Kuartal I 2025 Jadi Periode Terbaik Sekaligus Terburuk dalam Sejarah, 4 Hal Ini Bisa Pengaruhi Harga Kripto di Kuartal II
JAKARTA, investortrust.id - Meskipun ada perkembangan besar baru-baru ini dalam industri kripto, pasar baru saja membukukan kinerja kuartal I terlemahnya dalam beberapa tahun terakhir, tetapi seorang analis kripto menunjuk pada beberapa katalis yang dapat membuat kuartal II lebih menjanjikan.
"Menjengkelkan. Itulah kata terbaik untuk menggambarkan kuartal terakhir," kata kepala investasi Bitwise Matt Hougan dalam laporan pasar baru-baru ini, menyebut kuartal I sebagai "kuartal terbaik sekaligus terburuk dalam sejarah kripto".
Hougan menunjuk beberapa katalis utama yang dapat membantu kripto memberikan lebih banyak keuntungan pada kuartal II. Ia mencatat kenaikan pasokan uang global, yang "setelah bertahun-tahun mengalami pengetatan, bank sentral di seluruh dunia mengisyaratkan pergeseran ke arah pelonggaran moneter dan perluasan M2."
"Secara historis, kondisi ini menguntungkan bagi aset berisiko, khususnya aset digital," kata Hougan dilansir dari Cointelegraph, Jumat (18/4/2025).
Baca Juga
Powell Beri Peringatan Soal Kebijakan Tarif Trump, Reli Bitcoin Sempat Terhenti
Senada dengan itu, Pav Hundal, analis utama di bursa kripto Australia Swyftx, mengatakan bahwa "pada waktu normal, langkah pelonggaran global merupakan indikator utama yang cukup andal untuk kripto."
Baru-baru ini, pada tanggal 14 April, analis Colin Talks Crypto mengatakan, "M2 global telah bertahan pada all time high (ATH) selama tiga hari berturut-turut." Bitcoin bergerak ke arah M2 global 83% dari waktu, tulis ekonom Lyn Alden dalam laporan penelitian bulan September.
Ia juga mengatakan "sapuan bersih pro-regulasi" di AS mungkin merupakan faktor bullish lain untuk pasar kripto. "Ini adalah kejelasan regulasi yang belum pernah dibicarakan oleh siapa pun, dan ini baru saja dimulai," kata Hougan.

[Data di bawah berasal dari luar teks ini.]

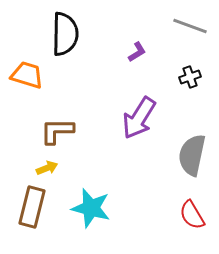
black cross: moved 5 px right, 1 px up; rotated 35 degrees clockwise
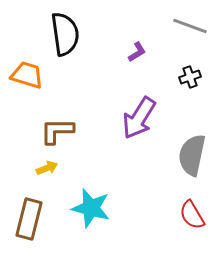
black semicircle: rotated 9 degrees counterclockwise
brown rectangle: moved 3 px left, 12 px down
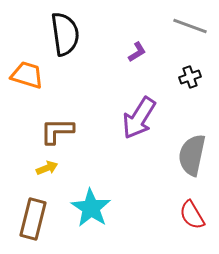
cyan star: rotated 18 degrees clockwise
brown rectangle: moved 4 px right
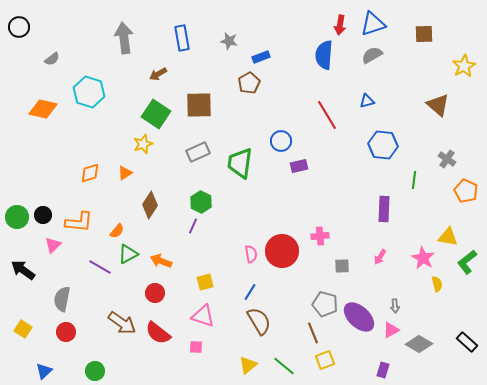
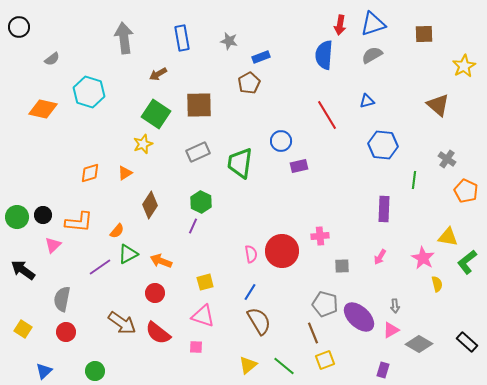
purple line at (100, 267): rotated 65 degrees counterclockwise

Peningkatan aset stablecoin yang dikelola juga dapat menjadi indikator positif bahwa akan ada lebih banyak peningkatan tahun ini di pasar kripto. Hougan mengatakan selama kuartal pertama, aset stablecoin yang dikelola melonjak ke nilai tertinggi sepanjang masa lebih dari US$ 218 juta.
"Peningkatan adopsi stablecoin akan menguntungkan sektor-sektor terkait, termasuk DeFi dan aplikasi kripto lainnya," katanya.
Baca Juga
Keluarga Trump Akan Luncurkan 'Game' Kripto Bertema Monopoli
Perusahaan tersebut juga mengatakan bahwa "kekacauan geopolitik" yang terlihat dalam ekonomi global selama kuartal I 2025, terutama setelah pelantikan Presiden AS Donald Trump melalui tarifnya, "mendorong investor global untuk menilai kembali portofolio mereka."
Hal ini terjadi hanya beberapa hari setelah Hougan baru-baru ini menegaskan kembali prediksinya bahwa Bitcoin dapat melonjak sekitar 138% dari harga saat ini sebesar US$ 84.080 pada akhir tahun.
“Pada bulan Desember, Bitwise memperkirakan bahwa Bitcoin akan mengakhiri tahun ini pada harga US$ 200.000. Saya masih berpikir itu masih berlaku,” kata Hougan.
Sementara itu, bursa kripto Coinbase baru-baru ini mengatakan, ketika sentimen akhirnya berubah, kemungkinan akan terjadi cukup cepat dan perusahaan tetap konstruktif untuk paruh kedua tahun 2025.